Malcolm Hoffman, Analyst
Back to DAYBUE. I noticed an improvement in the percent of active patients who have been on therapy for 12 months or longer from 65% to 70% this quarter. Can you just expand on this a little bit further? Is this more a factor again of just providers handling treatment, becoming more comfortable with the GI profile and how to manage it over time? Just would appreciate any color there.
Thomas Andrew Garner, Chief Commercial Officer
Yes, I'll address that question. Thank you. There are several factors at play. As I mentioned earlier, we are gaining more insight into the product as we progress. We are actively educating both the patient community and the caregivers, as well as healthcare professionals, on how to utilize the product effectively. When we examine the overall usage, our percentage to dose remains around 70%, which indicates that our user base is becoming more comfortable with titration. Over time, as they recognize the benefits of the product and we emphasize its efficacy, there's potential for further growth with DAYBUE in the long run. This reflects a continuous journey of knowledge. We are committed to educating properly and ensuring that all insights from our centers of excellence are shared within the community. This effort is supported by our updated customer model and strategy as we look ahead with DAYBUE.
Catherine E. Owen Adams, CEO
And I think just finally, the persistency that we continue to see sort of amplifies that.

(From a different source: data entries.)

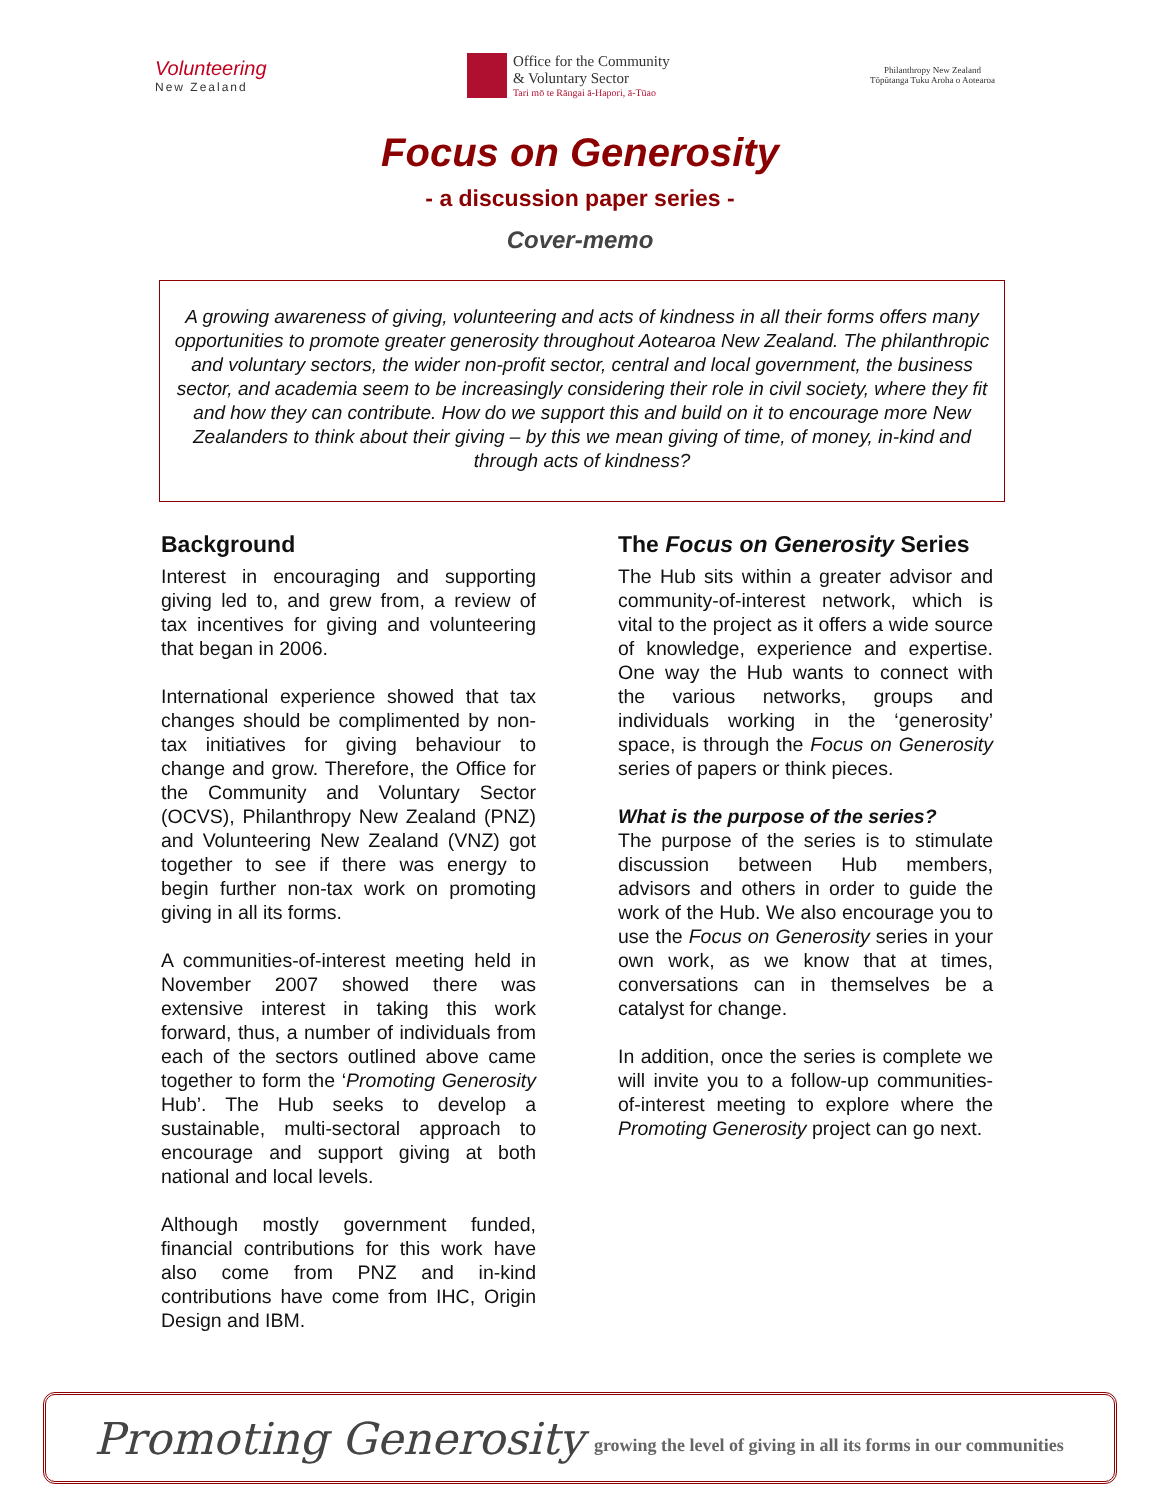Volunteering
New Zealand
Office for the Community
& Voluntary Sector
Tari mō te Rāngai ā-Hapori, ā-Tūao
Philanthropy New Zealand
Tōpūtanga Tuku Aroha o Aotearoa
Focus on Generosity
- a discussion paper series -
Cover-memo
A growing awareness of giving, volunteering and acts of kindness in all their forms offers many opportunities to promote greater generosity throughout Aotearoa New Zealand. The philanthropic and voluntary sectors, the wider non-profit sector, central and local government, the business sector, and academia seem to be increasingly considering their role in civil society, where they fit and how they can contribute. How do we support this and build on it to encourage more New Zealanders to think about their giving – by this we mean giving of time, of money, in-kind and through acts of kindness?
Background
Interest in encouraging and supporting giving led to, and grew from, a review of tax incentives for giving and volunteering that began in 2006.
International experience showed that tax changes should be complimented by non-tax initiatives for giving behaviour to change and grow. Therefore, the Office for the Community and Voluntary Sector (OCVS), Philanthropy New Zealand (PNZ) and Volunteering New Zealand (VNZ) got together to see if there was energy to begin further non-tax work on promoting giving in all its forms.
A communities-of-interest meeting held in November 2007 showed there was extensive interest in taking this work forward, thus, a number of individuals from each of the sectors outlined above came together to form the ‘Promoting Generosity Hub’. The Hub seeks to develop a sustainable, multi-sectoral approach to encourage and support giving at both national and local levels.
Although mostly government funded, financial contributions for this work have also come from PNZ and in-kind contributions have come from IHC, Origin Design and IBM.
The Focus on Generosity Series
The Hub sits within a greater advisor and community-of-interest network, which is vital to the project as it offers a wide source of knowledge, experience and expertise. One way the Hub wants to connect with the various networks, groups and individuals working in the ‘generosity’ space, is through the Focus on Generosity series of papers or think pieces.
What is the purpose of the series?
The purpose of the series is to stimulate discussion between Hub members, advisors and others in order to guide the work of the Hub. We also encourage you to use the Focus on Generosity series in your own work, as we know that at times, conversations can in themselves be a catalyst for change.
In addition, once the series is complete we will invite you to a follow-up communities-of-interest meeting to explore where the Promoting Generosity project can go next.
Promoting Generosity growing the level of giving in all its forms in our communities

So the 65% to 70% is really a recognition of everything that Tom has just talked to, just a much more stable base than we were a quarter ago and then we were a year ago. So again, lots of steadiness and now we're driving the momentum into DAYBUE. Thank you for the question.
Operator, Operator
Our final question comes from Paul Matteis from Stifel.
Julian Hung, Analyst
This is Julian on for Paul. Congrats on the progress. I just want to circle back to something that was mentioned earlier in the Q&A about the SAP for ACP-101 and how you guys "retain the right to modify" SAP while you remain blinded. Just curious what types of modifications could potentially qualify or could be sort of in the realm of possibilities. Just curious if you could expand on that. And I have one quick follow-up as well on DAYBUE.

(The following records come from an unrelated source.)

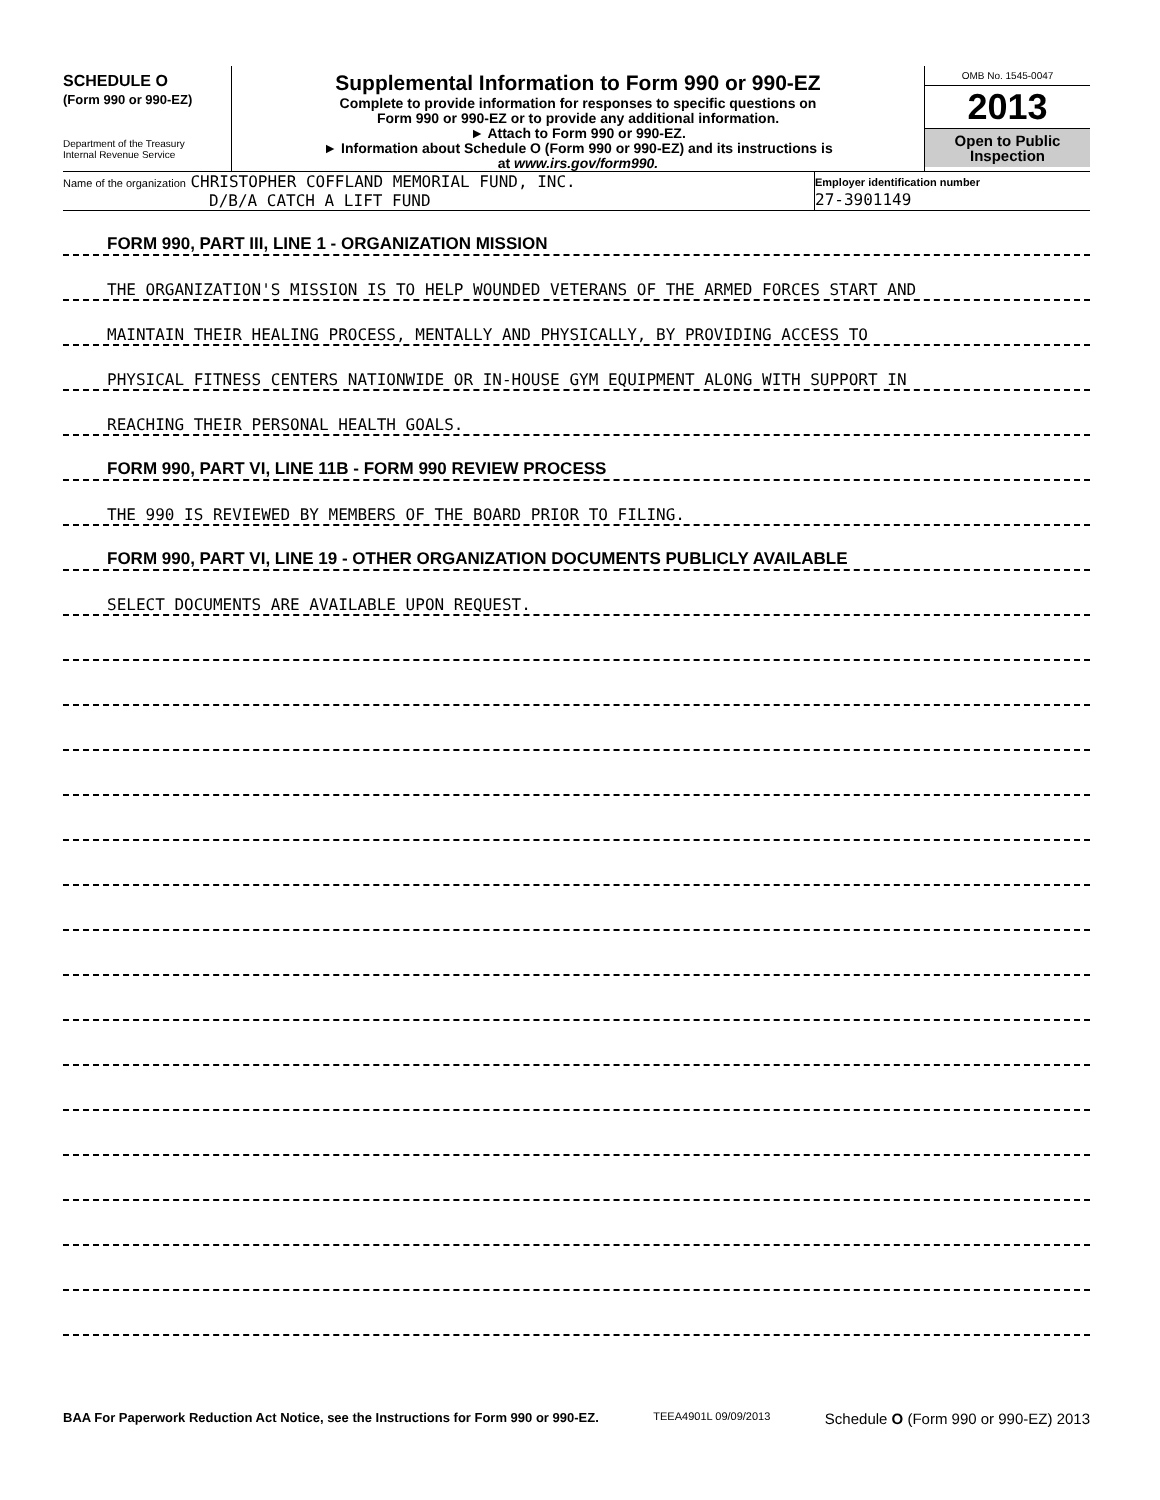SCHEDULE O
(Form 990 or 990-EZ)
Department of the Treasury
Internal Revenue Service
Supplemental Information to Form 990 or 990-EZ
Complete to provide information for responses to specific questions on
Form 990 or 990-EZ or to provide any additional information.
► Attach to Form 990 or 990-EZ.
► Information about Schedule O (Form 990 or 990-EZ) and its instructions is
at www.irs.gov/form990.
OMB No. 1545-0047
2013
Open to Public
Inspection
Name of the organization CHRISTOPHER COFFLAND MEMORIAL FUND, INC.
D/B/A CATCH A LIFT FUND
Employer identification number
27-3901149
FORM 990, PART III, LINE 1 - ORGANIZATION MISSION
THE ORGANIZATION'S MISSION IS TO HELP WOUNDED VETERANS OF THE ARMED FORCES START AND
MAINTAIN THEIR HEALING PROCESS, MENTALLY AND PHYSICALLY, BY PROVIDING ACCESS TO
PHYSICAL FITNESS CENTERS NATIONWIDE OR IN-HOUSE GYM EQUIPMENT ALONG WITH SUPPORT IN
REACHING THEIR PERSONAL HEALTH GOALS.
FORM 990, PART VI, LINE 11B - FORM 990 REVIEW PROCESS
THE 990 IS REVIEWED BY MEMBERS OF THE BOARD PRIOR TO FILING.
FORM 990, PART VI, LINE 19 - OTHER ORGANIZATION DOCUMENTS PUBLICLY AVAILABLE
SELECT DOCUMENTS ARE AVAILABLE UPON REQUEST.
BAA For Paperwork Reduction Act Notice, see the Instructions for Form 990 or 990-EZ. TEEA4901L 09/09/2013 Schedule O (Form 990 or 990-EZ) 2013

Elizabeth H. Z. Thompson, Executive Vice President, Head of Research and Development
Yes. No planned modifications. I purely meant that as just from a practical point of view, until you have unblinded your database, you can consider your SAP subject to the possibility to change. But no, there are no planned modifications.
Julian Hung, Analyst
Got it. That's helpful. And then on DAYBUE, it just sounds like things are going well. You're starting to see increased scripts in the community in addition to higher persistence or I guess, greater line of sight to the persistence of your patient population. I guess just thinking about the second half of the year, you've sort of messaged how you expect to see greater growth. Why the decision to not narrow guidance this quarter? It just seems like you'd kind of easily hit if you continue to add the patients that you have this year. Just curious if that's being conservative out of sake for being conservative or if there's anything else to that.

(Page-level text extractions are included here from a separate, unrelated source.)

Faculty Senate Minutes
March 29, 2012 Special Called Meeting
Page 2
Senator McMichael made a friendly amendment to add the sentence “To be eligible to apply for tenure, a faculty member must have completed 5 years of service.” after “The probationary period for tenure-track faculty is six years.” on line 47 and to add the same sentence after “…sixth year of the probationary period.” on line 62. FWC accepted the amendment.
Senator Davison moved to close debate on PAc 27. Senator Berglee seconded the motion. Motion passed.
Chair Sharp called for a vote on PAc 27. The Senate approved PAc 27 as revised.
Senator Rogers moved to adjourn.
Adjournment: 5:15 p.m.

Mark C. Schneyer, Chief Financial Officer
Yes, I wouldn't place too much emphasis on the guidance. The reason we adjusted NUPLAZID is that we began the year with a wider range than usual, primarily due to uncertainties surrounding the Medicare Part D redesign. By mid-year, we felt that the NUPLAZID range was too broad. As for the other ranges, including DAYBUE, we decided to leave them as they are and will consider adjustments in the third quarter, which is typically the right time to start narrowing them down.
Catherine E. Owen Adams, CEO
Thanks, everybody, for the questions, and thank you, operator. We really appreciate everybody joining us today, and we look forward to updating you on our progress next quarter.
Operator, Operator
Thank you for your participation in today's conference. This does conclude the program. You may now disconnect.